_Work order_.
Output range, inclusive: from the line containing "painting: none [353,339,424,362]" to the line containing "teapot: none [180,130,248,185]". Restate those lines from the data below word for word and only those.

▼

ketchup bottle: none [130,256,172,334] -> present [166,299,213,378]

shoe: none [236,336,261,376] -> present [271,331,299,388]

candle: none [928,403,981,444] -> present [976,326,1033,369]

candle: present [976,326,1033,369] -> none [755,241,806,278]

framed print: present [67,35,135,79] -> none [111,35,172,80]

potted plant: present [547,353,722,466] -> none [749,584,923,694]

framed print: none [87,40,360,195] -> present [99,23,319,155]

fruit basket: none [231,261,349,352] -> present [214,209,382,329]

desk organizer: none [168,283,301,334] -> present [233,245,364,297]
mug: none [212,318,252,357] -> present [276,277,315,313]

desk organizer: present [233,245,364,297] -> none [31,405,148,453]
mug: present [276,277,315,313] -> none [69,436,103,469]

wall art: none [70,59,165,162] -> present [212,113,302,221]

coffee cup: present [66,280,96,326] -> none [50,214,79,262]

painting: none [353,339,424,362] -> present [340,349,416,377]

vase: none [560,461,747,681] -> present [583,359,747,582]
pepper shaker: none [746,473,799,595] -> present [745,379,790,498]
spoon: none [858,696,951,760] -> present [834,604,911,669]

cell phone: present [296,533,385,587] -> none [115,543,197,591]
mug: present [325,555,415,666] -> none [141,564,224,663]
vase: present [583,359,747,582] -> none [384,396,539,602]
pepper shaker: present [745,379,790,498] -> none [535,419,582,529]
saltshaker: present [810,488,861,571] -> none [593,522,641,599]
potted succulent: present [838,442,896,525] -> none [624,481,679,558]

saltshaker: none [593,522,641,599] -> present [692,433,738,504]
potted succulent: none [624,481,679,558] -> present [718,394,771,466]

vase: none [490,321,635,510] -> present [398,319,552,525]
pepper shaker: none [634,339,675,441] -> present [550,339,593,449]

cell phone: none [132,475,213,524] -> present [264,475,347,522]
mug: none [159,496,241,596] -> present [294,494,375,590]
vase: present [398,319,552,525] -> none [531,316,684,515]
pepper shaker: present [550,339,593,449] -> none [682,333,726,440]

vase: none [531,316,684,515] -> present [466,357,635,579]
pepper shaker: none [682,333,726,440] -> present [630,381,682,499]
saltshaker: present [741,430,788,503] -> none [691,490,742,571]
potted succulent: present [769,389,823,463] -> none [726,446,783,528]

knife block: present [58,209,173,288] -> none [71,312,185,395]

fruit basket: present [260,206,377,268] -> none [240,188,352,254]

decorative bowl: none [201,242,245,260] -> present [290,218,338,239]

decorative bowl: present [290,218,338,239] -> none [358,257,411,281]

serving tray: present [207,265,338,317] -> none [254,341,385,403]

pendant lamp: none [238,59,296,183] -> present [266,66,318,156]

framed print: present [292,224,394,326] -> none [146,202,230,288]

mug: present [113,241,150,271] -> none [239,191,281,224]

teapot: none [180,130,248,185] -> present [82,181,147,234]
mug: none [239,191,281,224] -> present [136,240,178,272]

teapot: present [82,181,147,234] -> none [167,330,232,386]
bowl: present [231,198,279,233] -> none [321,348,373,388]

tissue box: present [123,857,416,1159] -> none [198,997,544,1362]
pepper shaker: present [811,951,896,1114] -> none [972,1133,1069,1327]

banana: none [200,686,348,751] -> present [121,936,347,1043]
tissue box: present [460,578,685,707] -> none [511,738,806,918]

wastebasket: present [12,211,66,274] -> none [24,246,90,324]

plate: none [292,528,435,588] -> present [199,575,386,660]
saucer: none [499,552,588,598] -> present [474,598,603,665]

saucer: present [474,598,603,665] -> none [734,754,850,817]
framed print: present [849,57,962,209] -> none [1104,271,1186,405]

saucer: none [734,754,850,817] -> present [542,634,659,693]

▲

_Expected answer_.
painting: none [353,339,424,362] -> present [340,349,416,377]

vase: none [560,461,747,681] -> present [583,359,747,582]
pepper shaker: none [746,473,799,595] -> present [745,379,790,498]
spoon: none [858,696,951,760] -> present [834,604,911,669]

cell phone: present [296,533,385,587] -> none [115,543,197,591]
mug: present [325,555,415,666] -> none [141,564,224,663]
vase: present [583,359,747,582] -> none [384,396,539,602]
pepper shaker: present [745,379,790,498] -> none [535,419,582,529]
saltshaker: present [810,488,861,571] -> none [593,522,641,599]
potted succulent: present [838,442,896,525] -> none [624,481,679,558]

saltshaker: none [593,522,641,599] -> present [692,433,738,504]
potted succulent: none [624,481,679,558] -> present [718,394,771,466]

vase: none [490,321,635,510] -> present [398,319,552,525]
pepper shaker: none [634,339,675,441] -> present [550,339,593,449]

cell phone: none [132,475,213,524] -> present [264,475,347,522]
mug: none [159,496,241,596] -> present [294,494,375,590]
vase: present [398,319,552,525] -> none [531,316,684,515]
pepper shaker: present [550,339,593,449] -> none [682,333,726,440]

vase: none [531,316,684,515] -> present [466,357,635,579]
pepper shaker: none [682,333,726,440] -> present [630,381,682,499]
saltshaker: present [741,430,788,503] -> none [691,490,742,571]
potted succulent: present [769,389,823,463] -> none [726,446,783,528]

knife block: present [58,209,173,288] -> none [71,312,185,395]

fruit basket: present [260,206,377,268] -> none [240,188,352,254]

decorative bowl: none [201,242,245,260] -> present [290,218,338,239]

decorative bowl: present [290,218,338,239] -> none [358,257,411,281]

serving tray: present [207,265,338,317] -> none [254,341,385,403]

pendant lamp: none [238,59,296,183] -> present [266,66,318,156]

framed print: present [292,224,394,326] -> none [146,202,230,288]

mug: present [113,241,150,271] -> none [239,191,281,224]

teapot: none [180,130,248,185] -> present [82,181,147,234]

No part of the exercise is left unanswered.